“Retarded” and Asperger’s Normalcy, Take 2

21 Oct

The R-Bomb dropped in a group of 19-year-olds with Asperger’s Disorder today. Given my most recent blog (“I Don’t Want to Hear Retarded Again”), I was already primed for frustration. I decided to ask these guys their thoughts on the word.

–“It’s used to describe just how dumb someone is. I mean, it’s like saying, ‘You are that stupid’.”

–“It’s better than curse words. It’s more accurate.”

–“It’s not my problem. It’s just a cause for others who care about not hurting the feelings of others.”

— “It’s okay when it’s true.”

— “It’s more socially appropriate than telling someone, ‘You’re a f$*#ing idiot.'”

I admit, I expected a sympathetic audience, and I was shocked when I didn’t find one. I expected their own histories to promote understanding. I expected their own keen senses of right and wrong and social justice to agree with how heinous I find the R word.

What I found was similar to the thinking of those who use “retarded” without hesitation. Judging the word’s ubiquity in our media and culture, the thinking of these three guys is no different than most anyone else. So, this is yet another time when Asperger’s is perfectly normal.
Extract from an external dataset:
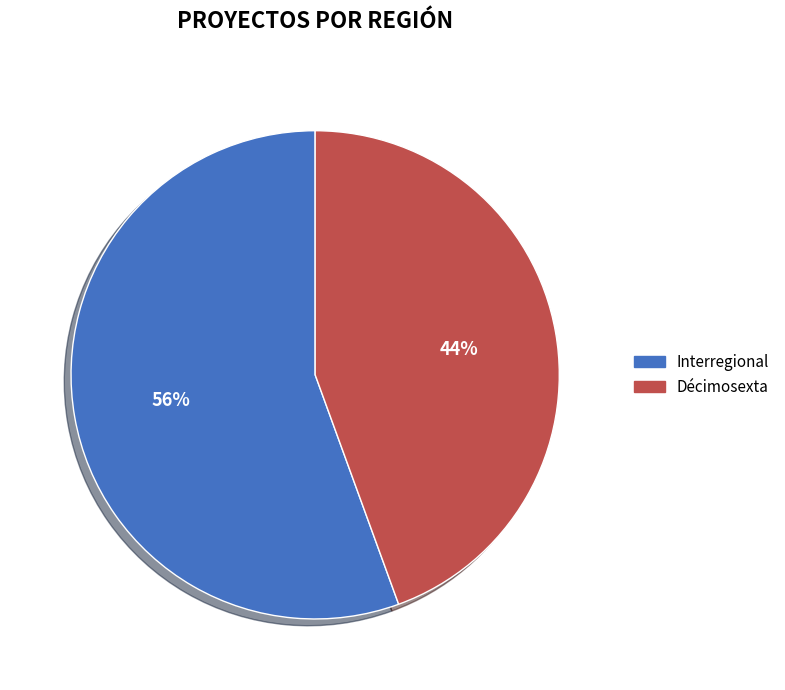

Which category has the biggest portion of the pie?

Interregional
Unfortunately, this is a time when I wish it wasn’t.


Posted by on October 21, 2010 in ASD in the Grand Scheme


5 responses to ““Retarded” and Asperger’s Normalcy, Take 2

  1. Tam

    October 21, 2010 at 7:45 AM

    When you decide a word is a label, instead of a way to convey meaning, you put yourself in an odd position. I’m pretty certain the word “retarded” existed before it was used to speak of mental ability, and means “Occurring or developing later than desired or expected; delayed.”

    Before “the r word” was used to refer to mental development, developmentally challenged people were called “imbeciles” or some such, and “retarded” was introduced as a less offensive term.
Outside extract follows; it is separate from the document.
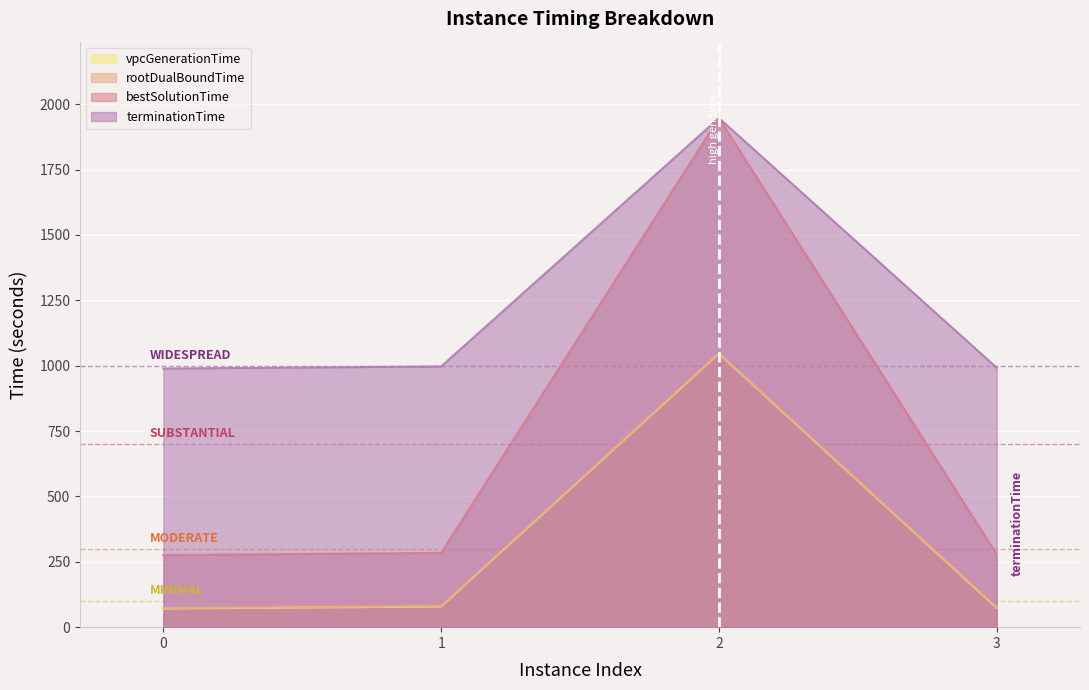

True or false: vpcGenerationTime and terminationTime intersect in this chart.

False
    I honestly don’t get the upset over the word. Its meaning is clear, and though it is often used and meant as a slight, it seems much less offensive than calling someone “stupid”. After all, wouldn’t you rather people think you were slow to understand something than completely incapable? But I’ve yet to hear a major outcry over the word “stupid”.

    • jholverstott

      October 22, 2010 at 5:27 AM

      Oh, Tam, you are also so insightful. “When you decide a word is a label, instead of a way to convey meaning, you put yourself in an odd position.” I’ve been thinking about that sentence for 24 hours now. The hard part, for me, is that I don’t see an outcry coming over the word stupid because it doesn’t refer to a group of people, whereas I think “retarded” is a direct (or indirect) reference to a group of people who can’t stand up for themselves.

  2. Dorian Tenore-Bartilucci

    October 21, 2010 at 2:04 PM

    Many’s the time I’ve *ahem* quite firmly educated some ignorant little whelp about what “retarded” means, including how my Aspie daughter isn’t retarded–in fact, she’s very intelligent and gets great grades, it’s just that her brain is wired differently. I’d like to think my patented steely-eyed glare and way of looming over said whelp gets the point across. I guess it could be worse — what about all the twits out in the world who toss the word “gay” around insultingly? It’s up to us parents to teach our kids social skills and savvy so they’ll be less likely to be hurt by wrongful usage of certain words.

    • jholverstott

      October 22, 2010 at 5:33 AM

      I *ahem* have had educated with, perhaps, a little less aplomb. I’d like to think that my “that-is-not-appropriate” statement gets the point across. “Gay” and “retarded” are both on my radar. Congrats to your daughter on her grades and to you.